The title ‘Garden of Evil’ gives a macabre tinge to it, a sort of twisting of the Garden of Eden, and the film, with its exotic setting, is almost more of an adventure picture than a Western. Almost. But Coop in his Stetson and six-gun puts us right. Phew.

Frank Fenton was a first-class scriptwriter. The dialogue is pared-down and Hemingwayesque. But the Cooper part, especially, shows wisdom and perceptiveness. Ex-sheriff? I think he was a trained psychologist. The story has a lot in common with The Treasure of the Sierra Madre but this one is more of a Western. Only the music (Bernard Herrmann) I didn’t like; it is overdramatic and sometimes intrusive.
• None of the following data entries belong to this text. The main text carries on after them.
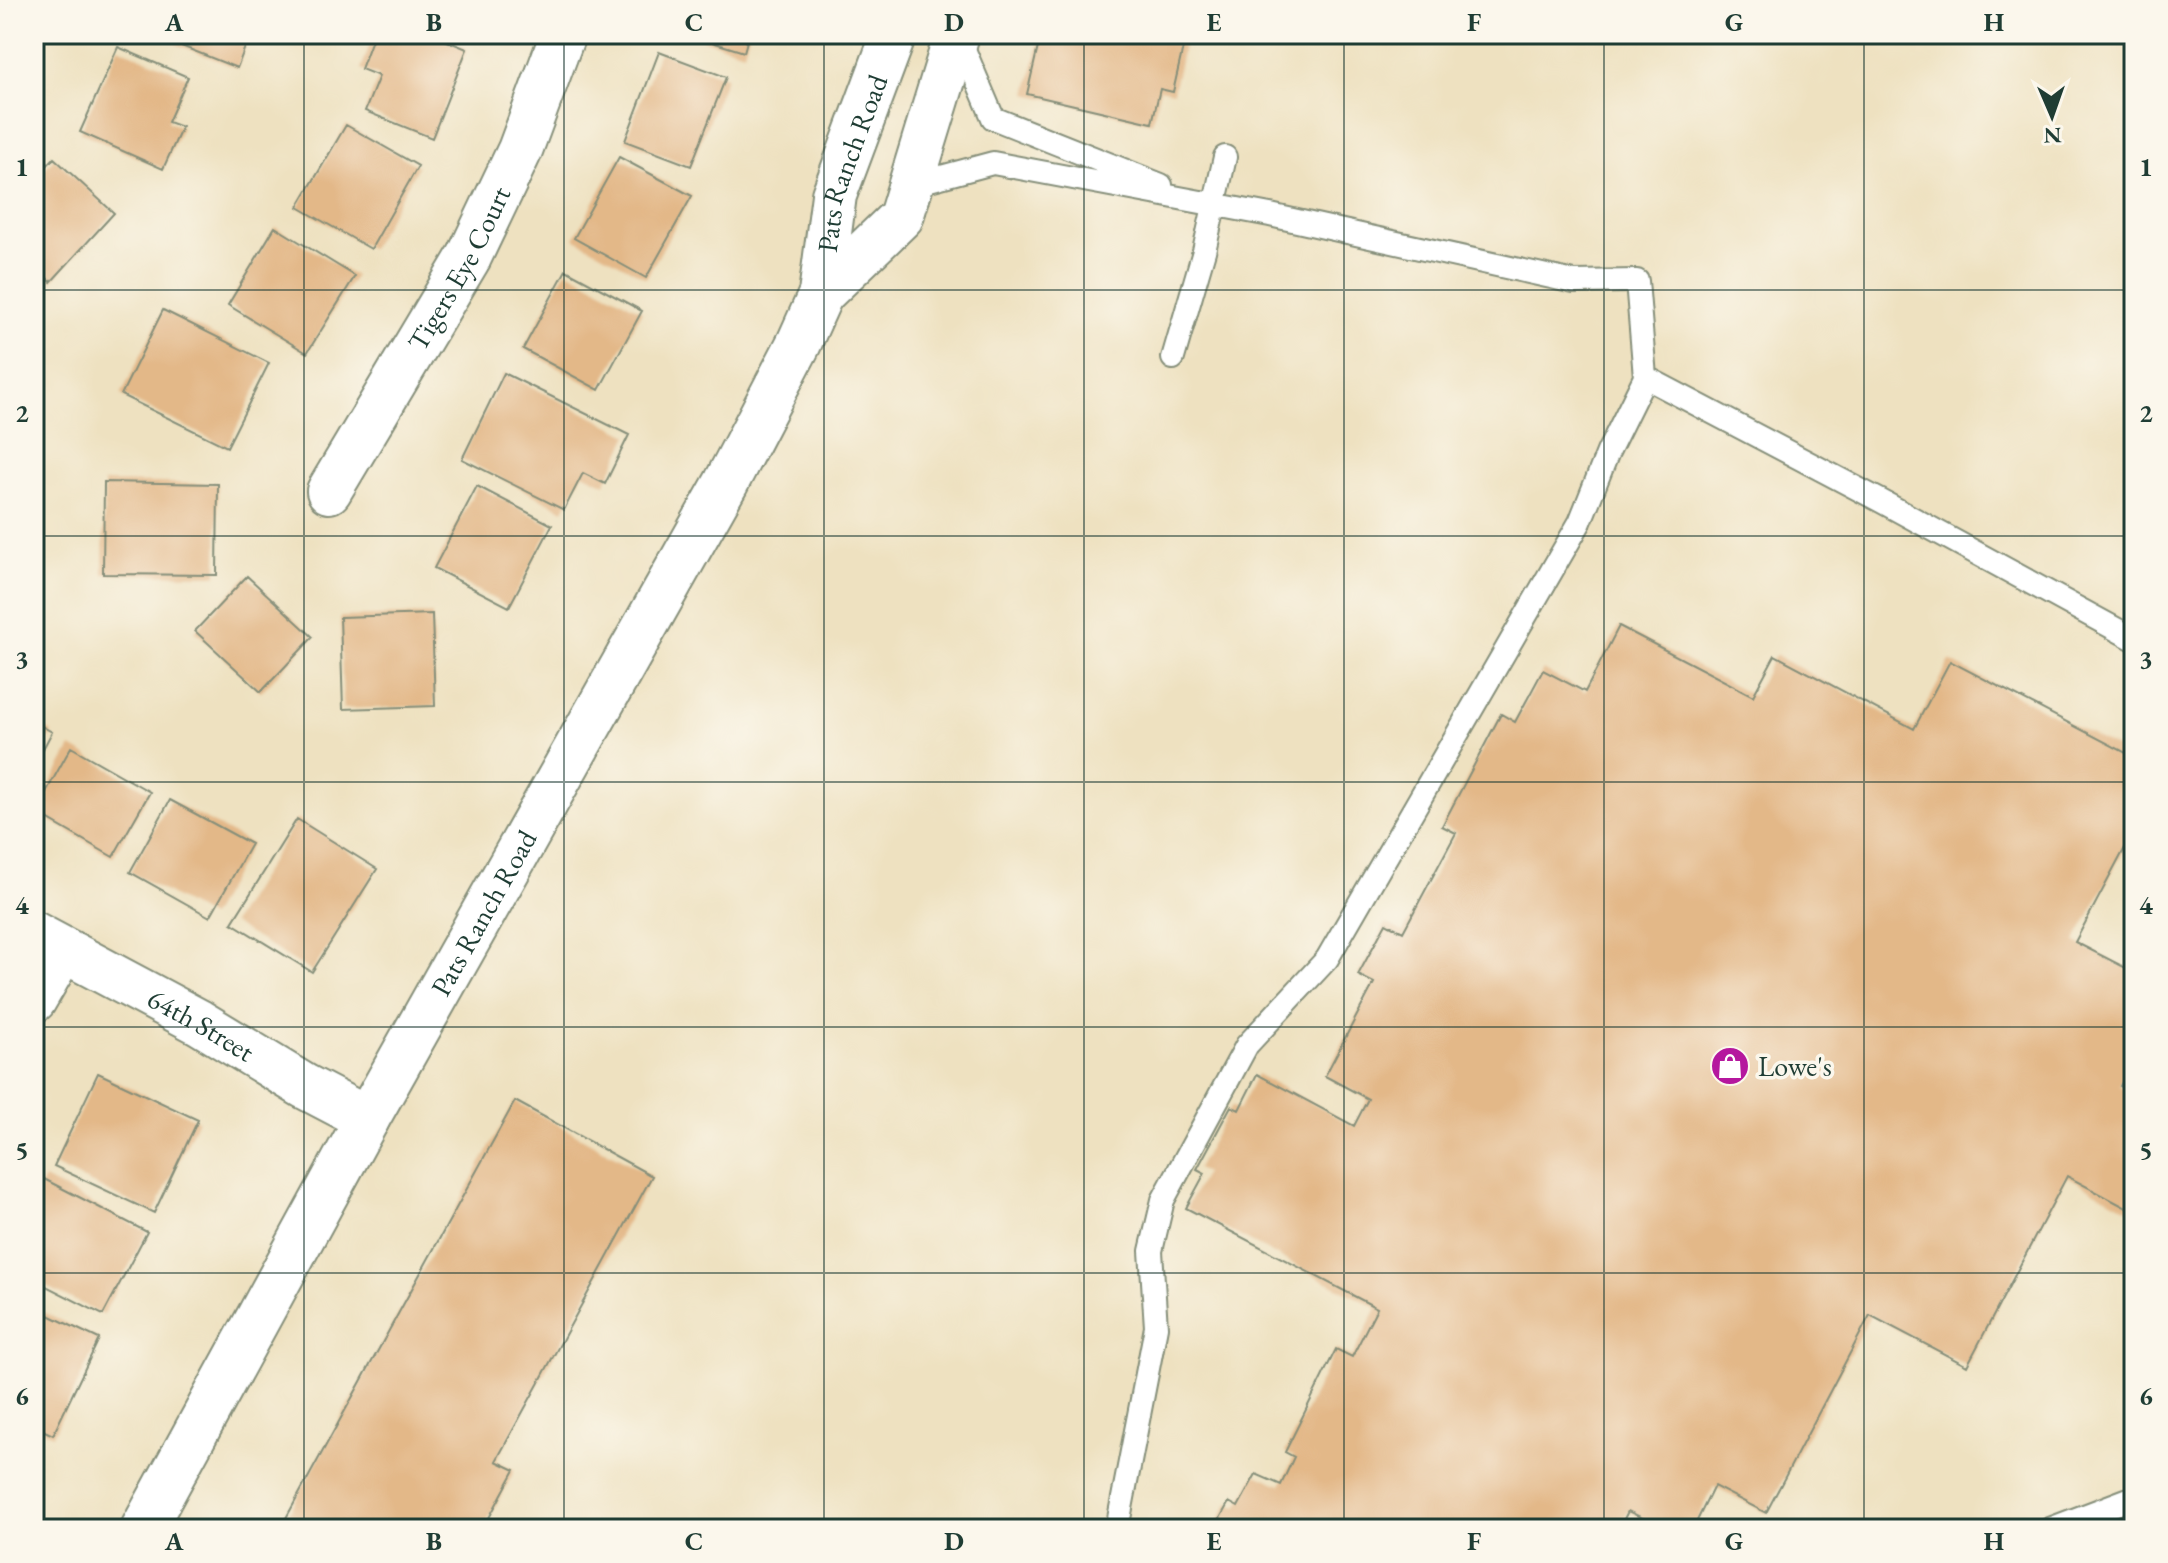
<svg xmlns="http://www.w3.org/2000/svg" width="2168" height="1563" font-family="'EB Garamond',serif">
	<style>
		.building { fill: #e3b888 }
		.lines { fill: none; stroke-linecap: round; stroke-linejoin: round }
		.lane-casing { stroke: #868f7a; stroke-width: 26 }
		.street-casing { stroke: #868f7a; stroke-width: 48 }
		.secondary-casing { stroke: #868f7a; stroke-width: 48 }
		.lane { stroke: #fff; stroke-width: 22 }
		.street { stroke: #fff; stroke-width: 44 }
		.secondary { stroke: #fff; stroke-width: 44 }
		.grid { fill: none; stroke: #1f3d34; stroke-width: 2; stroke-opacity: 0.55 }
		.labels { text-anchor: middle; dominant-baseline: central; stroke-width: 7; stroke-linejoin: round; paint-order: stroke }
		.street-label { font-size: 28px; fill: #1f3d34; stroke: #fbf7ec }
		.poi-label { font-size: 28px; fill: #1f3d34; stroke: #fbf7ec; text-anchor: start }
		.neatline { fill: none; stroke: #1f3d34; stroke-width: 3 }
		.grid-label { font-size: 26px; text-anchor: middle; font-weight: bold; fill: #1f3d34 }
	</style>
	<rect width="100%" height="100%" fill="#fbf7ec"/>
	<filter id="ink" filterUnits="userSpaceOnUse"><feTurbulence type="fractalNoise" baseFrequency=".0125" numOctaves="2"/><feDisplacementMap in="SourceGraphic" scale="16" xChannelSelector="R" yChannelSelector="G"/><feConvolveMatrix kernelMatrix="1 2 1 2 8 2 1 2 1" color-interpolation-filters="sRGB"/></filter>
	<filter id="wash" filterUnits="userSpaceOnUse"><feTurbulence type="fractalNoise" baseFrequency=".006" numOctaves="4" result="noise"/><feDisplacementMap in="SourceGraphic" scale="32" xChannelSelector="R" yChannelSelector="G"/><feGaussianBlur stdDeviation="1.8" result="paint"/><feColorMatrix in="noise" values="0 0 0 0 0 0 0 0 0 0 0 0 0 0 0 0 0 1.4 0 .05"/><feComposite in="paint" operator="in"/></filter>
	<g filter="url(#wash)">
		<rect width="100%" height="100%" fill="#eee1c0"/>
		<g id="blocks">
			<path class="building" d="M151 34H250L237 68Z
				M374 34H430L467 49 432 138 365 111 379 76 361 69Z
				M686 34H749L744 52Z
				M1041 34H1186L1173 92 1160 89 1152 123 1027 94Z
				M118 47 188 77 168 122 182 127 163 169 80 132Z
				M659 52 726 77 691 166 625 141Z
				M346 125 418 166 371 249 298 207Z
				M619 157 692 196 646 278 574 238Z
				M54 158 114 213 51 282 34 266V180Z
				M275 227 355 276 307 353 228 305Z
				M566 270 642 311 599 390 523 349Z
				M163 310 269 363 227 447 121 395Z
				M504 373 629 435 605 484 583 473 564 510 462 459Z
				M104 482 218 484 217 575 103 574Z
				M477 486 552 525 509 607 434 568Z
				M247 576 313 637 261 692 195 631Z
				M432 614 435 706 343 709 340 617Z
				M1619 626 1753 696 1775 655 1914 729 1950 661 2134 757V831L2075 942 2134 972V1058L2120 1086 2134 1093V1212L2067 1176 1967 1366 1870 1315 1766 1513 1714 1486 1693 1529H1665L1628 1511 1619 1529H1214L1229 1502 1238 1507 1256 1474 1281 1485 1294 1457 1285 1452 1336 1349 1352 1357 1377 1308 1186 1208 1205 1173 1197 1169 1231 1106 1239 1110 1257 1074 1354 1126 1368 1099 1325 1076 1374 983 1358 975 1386 923 1403 932 1456 833 1442 826 1501 714 1515 722 1543 670 1585 692Z
				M34 722 52 732 34 766Z
				M71 747 150 792 113 857 35 812Z
				M170 800 251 844 210 917 130 872Z
				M297 819 377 869 312 972 232 923Z
				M98 1073 198 1120 154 1213 54 1166Z
				M515 1101 652 1176 496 1461 515 1470 483 1529H280Z
				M44 1179 147 1232 103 1315 34 1280V1197Z
				M34 1308 99 1339 53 1435 34 1426Z"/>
		</g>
	</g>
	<g filter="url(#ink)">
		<use href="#blocks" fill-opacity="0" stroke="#868f7a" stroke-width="2"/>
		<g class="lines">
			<defs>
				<path id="lane" d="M960 40 993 118 1161 185
					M911 185 993 163 1270 215 1574 282 1637 281 1645 377 1608 452 1580 522 1327 959 1247 1045 1163 1200 1151 1251 1156 1327 1117 1529
					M1173 358 1204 251 1225 157
					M1645 377 1881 501 2134 639
					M2050 1529 2129 1499"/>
				<g id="street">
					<path id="s1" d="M329 491 469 257 520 150 563 34"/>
					<path id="s2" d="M34 934 199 1022 304 1086 367 1119"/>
					<path d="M34 1000 63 950"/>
				</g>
				<g id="secondary">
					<path d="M821 294 901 217 957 34"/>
					<path id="s3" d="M143 1529 367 1119 726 483 799 343 821 294 834 195 894 34"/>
				</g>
			</defs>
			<use href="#lane" class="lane-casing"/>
			<use href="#street" class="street-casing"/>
			<use href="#secondary" class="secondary-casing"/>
			<use href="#lane" class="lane"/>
			<use href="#street" class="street"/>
			<use href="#secondary" class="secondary"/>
		</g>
	</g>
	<path class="grid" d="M304 34V1529M564 34V1529M824 34V1529M1084 34V1529M1344 34V1529M1604 34V1529M1864 34V1529M34 290H2134M34 536H2134M34 782H2134M34 1027H2134M34 1273H2134"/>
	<defs>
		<symbol id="shop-disc" viewBox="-11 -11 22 22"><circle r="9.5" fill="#b5179e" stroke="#fbf7ec"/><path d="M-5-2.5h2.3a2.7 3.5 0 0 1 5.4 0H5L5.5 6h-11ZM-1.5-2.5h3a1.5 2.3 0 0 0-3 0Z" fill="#fff"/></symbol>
	</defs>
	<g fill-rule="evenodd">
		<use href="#shop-disc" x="1708" y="1044" width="44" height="44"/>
	</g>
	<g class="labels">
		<g class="street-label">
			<text stroke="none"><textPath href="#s3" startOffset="1544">Pats Ranch Road</textPath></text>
			<text stroke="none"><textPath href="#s1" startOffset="258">Tigers Eye Court</textPath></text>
			<text stroke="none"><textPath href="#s3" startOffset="704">Pats Ranch Road</textPath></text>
			<text stroke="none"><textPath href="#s2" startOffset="190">64th Street</textPath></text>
		</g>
		<g class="poi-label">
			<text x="1758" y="1066">Lowe's</text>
		</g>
	</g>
	<rect width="2168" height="1563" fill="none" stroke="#fbf7ec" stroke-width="88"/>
	<g transform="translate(2052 116) rotate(178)" stroke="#fbf7ec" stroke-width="6" paint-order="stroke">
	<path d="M0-6L14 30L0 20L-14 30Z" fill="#1f3d34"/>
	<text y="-12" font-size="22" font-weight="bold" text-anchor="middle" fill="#1f3d34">N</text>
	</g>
	<rect x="44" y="44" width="2080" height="1475" class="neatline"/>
	<g class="grid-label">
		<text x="174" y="31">A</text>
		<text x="434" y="31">B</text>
		<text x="694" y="31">C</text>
		<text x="954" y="31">D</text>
		<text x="1214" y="31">E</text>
		<text x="1474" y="31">F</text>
		<text x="1734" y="31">G</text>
		<text x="1994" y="31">H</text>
		<text x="22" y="176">1</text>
		<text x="2146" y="176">1</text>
		<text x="22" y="422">2</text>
		<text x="2146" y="422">2</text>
		<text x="22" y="668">3</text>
		<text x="2146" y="668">3</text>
		<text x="22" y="914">4</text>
		<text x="2146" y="914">4</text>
		<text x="22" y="1159">5</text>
		<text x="2146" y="1159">5</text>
		<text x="22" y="1405">6</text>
		<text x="2146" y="1405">6</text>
		<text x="174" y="1550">A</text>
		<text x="434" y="1550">B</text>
		<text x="694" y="1550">C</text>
		<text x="954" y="1550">D</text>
		<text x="1214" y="1550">E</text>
		<text x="1474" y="1550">F</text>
		<text x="1734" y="1550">G</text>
		<text x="1994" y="1550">H</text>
	</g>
</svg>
Brooklyn-born Susan Hayward was an interesting actor in Westerns. She had auditioned (with several hundred others) for the part of Scarlett O’Hara but had landed a leading role opposite Cooper in 1939 in Beau Geste. Westernwise, she had starred opposite Dana Andrews in the Jacques Tourneur-directed Canyon Passage (a very good film) in 1946, was female lead in Tap Roots in 1948, and topped the billing in Tulsa in ‘49. She was outstanding, I thought, with Tyrone Power in the underrated Rawhide in 1951 (a fine Western noir, also directed by Hathaway), and with Robert Mitchum in The Lusty Men in ‘52, a Nicholas Ray film that is close to a masterpiece. It was an excellent track record. I also much liked her late role in The Revengers with William Holden in 1972. She was a fine actor in Westerns and is very good in Garden of Evil.
 
Susan Hayward: fine actor in Westerns
 
Worthy of note also is the bearded Hugh Marlowe, who only appeared in seven Westerns (his first was Rawhide with Hayward) and only led in two but he was very good in them. He should have done more. He hasn’t much of a part in Garden of Evil, being trapped in the mine while his wife has all the action, but he’s still good in it.
 
Hugh Marlowe: a small and difficult part but he should have done more Westerns.
He was good in them.
 
And I’ll also mention Cameron Mitchell because he was good in Westerns too. Of course he stole the show as Buck Cannon in The High Chaparral but he was also excellent in a number of big-screen Westerns. He’d started with a lead role (no mean feat) in 1948 in Adventures of Gallant Bess and had followed that with tenth billing in a 1951 Randolph Scott oater, Man in the Saddle. He’d then been in Pony Soldier and The Outcasts of Poker Flat and was always memorable. Later, after Garden of Evil, he would do The Tall Men and Hombre, and would take parts in TV Westerns and spaghettis. But he’s always worth looking out for.
 
Cameron Mitchell, always worth watching
 
Garden of Evil is a terrifically good film, miles and miles better than Vera Cruz the same year, and it ranks high in the corpus of Gary Cooper Westerns. Coop made a handy $300,000 for it and had good reason to be pleased. It wasn't High Noon but it was a Fox picture with Hathaway and it was a damn sight better than those earlier 50s Warners junkers Dallas, Springfield Rifle and Distant Drums.
 
Adventure movie
 
Widmark, who liked Cooper, said, “He made his work look effortless – as if he were doing nothing – you saw no wheels turning – what every artist in any field tries to achieve.”

And another thing. Coop doesn’t take his hat off the whole movie.


2 comments:

  1. One of my all time favorites. I must have seen it a dozen times or so... Great outdoor location and a terrific score of Herrmann; Sometimes you think you're watching a Hitchcock thriller.
    Coop as always good but I also liked Widmark in this one.